Anti-patterns (seen tonight, to avoid)

  • "Run pdpp browser bootstrap X to re-auth" — requires laptop access. Wrong for unattended. The connector should drive login itself.
  • "Deferred to co-pilot session" — acceptable during design, unacceptable once credentials are available. Tonight's USAA CSV-export flow went from "deferred" to "wired live" once I used the existing session.
  • Fixed-length timeouts that don't retry — a 60-second download timeout might be right for 3 months of data and wrong for 2 years. Use candidate-range fallbacks.
  • Silent selector drift — if a selector misses, emit a structured SKIP_RESULT with reason: "selectors_pending", don't return empty records.

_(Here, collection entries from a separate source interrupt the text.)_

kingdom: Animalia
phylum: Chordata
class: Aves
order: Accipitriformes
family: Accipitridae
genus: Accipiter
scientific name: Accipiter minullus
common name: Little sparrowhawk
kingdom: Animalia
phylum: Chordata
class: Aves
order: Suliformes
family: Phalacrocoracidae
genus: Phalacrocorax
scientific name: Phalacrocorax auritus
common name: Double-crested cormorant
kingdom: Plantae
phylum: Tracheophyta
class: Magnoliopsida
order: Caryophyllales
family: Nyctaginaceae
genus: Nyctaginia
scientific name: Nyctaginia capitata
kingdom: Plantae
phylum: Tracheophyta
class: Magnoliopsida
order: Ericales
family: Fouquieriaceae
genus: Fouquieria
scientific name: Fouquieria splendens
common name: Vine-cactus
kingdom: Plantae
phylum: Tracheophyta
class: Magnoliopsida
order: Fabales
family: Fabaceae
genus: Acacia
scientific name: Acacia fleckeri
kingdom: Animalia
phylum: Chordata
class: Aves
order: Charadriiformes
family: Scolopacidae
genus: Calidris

Compliance checklist per connector

Before a connector is considered complete:

  • Handles session expiry with automated re-auth from stored creds
  • Fires 2FA INTERACTION via ntfy + phone-response file pattern
  • All selectors pinned to stable attributes
  • At least one full run with pnpm ... run <connector> under cron/scheduler with no interactive input
  • Keep-alive integrated with scheduler
  • State preserved across expected + unexpected failures
  • Handles empty windows (no data) without erroring

Retroactive audit

Applying to existing connectors:

ConnectorCompliantGaps
ynabAPI-only, no session concerns
gmailIMAP app password, stable
chatgpt🟡No auto re-auth; relies on bootstrap — needs automated login
usaa🟡Has 2FA-via-file pattern; needs automated password re-entry on expiry
amazonRequires wife's-phone 2FA; can only run when phone is accessible — fundamental constraint
github, oura, spotify, strava, notion, reddit, pocketAPI tokens
whatsapp, google_takeout, twitter_archive, apple_health, icalFile-based, no auth
slackslackdump EZ-login handles session automatically
anthropic, shopify, heb, wholefoods, linkedin, meta, loom, uber, doordash🟡Scaffolded; each needs the automated re-auth + 2FA flow when wired

Amazon's 2FA-through-wife's-phone is a hard dependency we can't paper over at the connector level. Best we can do: prompt Tim clearly when the scheduler hits Amazon's expiry and flag whether it's a "fast re-auth with stored creds" path (doesn't need wife) or "needs 2FA on her phone" path.